There is, as they say, "some evidence" that this works, although as with so many of the so-called alternative therapies, the use of melatonin as a sleep aid has not been evaluated by the U.S. Food and Drug Administration. It's hard to get a definitive answer about its effectiveness. Nonetheless, melatonin supplements are available over the counter, generally in one- to three-milligram doses meant to be taken about a half an hour before you go to bed.

The problem with popping pills--including conventional sleeping pills--is that a screwed-up sleep schedule isn't jet lag's only symptom. Shaking up your body's daily rhythms can cause fatigue, crankiness, nasal irritation, as well as what they politely call "irregularity." Jet lag can affect your whole body, not just where your head hits the pillow. In that sense, it may be the do-it-yourself methods that offer the best remedy. They basically come down to being nice to yourself and trying to make this form of time travel as gentle as possible.

One thing you can try is adjusting the times you go to sleep and wake up. If you're going to Europe, it's midnight there when it's still late afternoon or early evening in the U.S. It may help to try going to bed earlier to get closer to European time, or the opposite if you're traveling west.
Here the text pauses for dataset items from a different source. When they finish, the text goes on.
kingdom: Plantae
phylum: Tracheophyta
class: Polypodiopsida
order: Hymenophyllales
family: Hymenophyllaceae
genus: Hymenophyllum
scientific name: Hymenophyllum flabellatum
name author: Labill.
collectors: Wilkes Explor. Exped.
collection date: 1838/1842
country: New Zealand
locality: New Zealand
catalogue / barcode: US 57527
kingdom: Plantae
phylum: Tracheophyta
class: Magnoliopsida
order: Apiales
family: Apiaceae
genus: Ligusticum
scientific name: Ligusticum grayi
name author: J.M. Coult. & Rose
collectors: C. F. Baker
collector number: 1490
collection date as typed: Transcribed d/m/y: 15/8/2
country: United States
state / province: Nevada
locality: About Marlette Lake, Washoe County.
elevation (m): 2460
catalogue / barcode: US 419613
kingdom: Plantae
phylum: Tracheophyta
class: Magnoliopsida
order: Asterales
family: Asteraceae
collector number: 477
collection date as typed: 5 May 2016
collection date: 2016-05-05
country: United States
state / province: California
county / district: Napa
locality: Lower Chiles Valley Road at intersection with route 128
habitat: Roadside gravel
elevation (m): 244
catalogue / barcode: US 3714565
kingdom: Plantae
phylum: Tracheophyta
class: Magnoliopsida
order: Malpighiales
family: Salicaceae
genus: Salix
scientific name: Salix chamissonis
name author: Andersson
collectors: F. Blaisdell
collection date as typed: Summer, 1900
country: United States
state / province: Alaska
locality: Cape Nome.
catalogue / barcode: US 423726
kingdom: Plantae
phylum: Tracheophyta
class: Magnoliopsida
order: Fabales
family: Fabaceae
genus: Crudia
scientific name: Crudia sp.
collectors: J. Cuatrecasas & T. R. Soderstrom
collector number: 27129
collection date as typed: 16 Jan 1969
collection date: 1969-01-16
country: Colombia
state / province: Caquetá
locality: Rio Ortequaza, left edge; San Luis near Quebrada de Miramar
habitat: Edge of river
Unfortunately it's probably unrealistic to try to compensate for a time change of more than a few hours this way, but this adjustment can make things a little easier. And although it's easier said than done, it also helps to get a decent night's sleep the night before your trip, so you're not a zombie before you even sit down in seat 29A.

In transit, you can also try pre-adjusting to your new time zone by setting a watch to your soon-to-be local time, and trying not to nap for more than an hour or two until it's actually night in your destination. If you can, try to arrive at your destination in the early evening. That way you can spend a few hours settling in, and then go to bed to sleep off what's probably been an unusually long day.

It may also help to avoid anything that could interfere with sleeping, like big meals shortly before you go to bed. The National Sleep Foundation also suggests avoiding caffeine and alcohol, because their stimulating effects can mess up your sleep patterns even more than they already are. That's too bad, because personally I have fun walking through the aisle of a moving plane after drinking that mini bottle of wine they sometimes serve with dinner on international flights.

If you're taking prescription medicines on a specific schedule, it may be important to ask what you should do while traveling. You may need to plan out a gradual transition. Finally, everyone seems to agree on the importance of getting outside once you've arrived. Your body takes the cues for its daily rhythms (including its natural melatonin levels) from daylight, so getting out and seeing things can help--and that's probably part of what you came for anyway.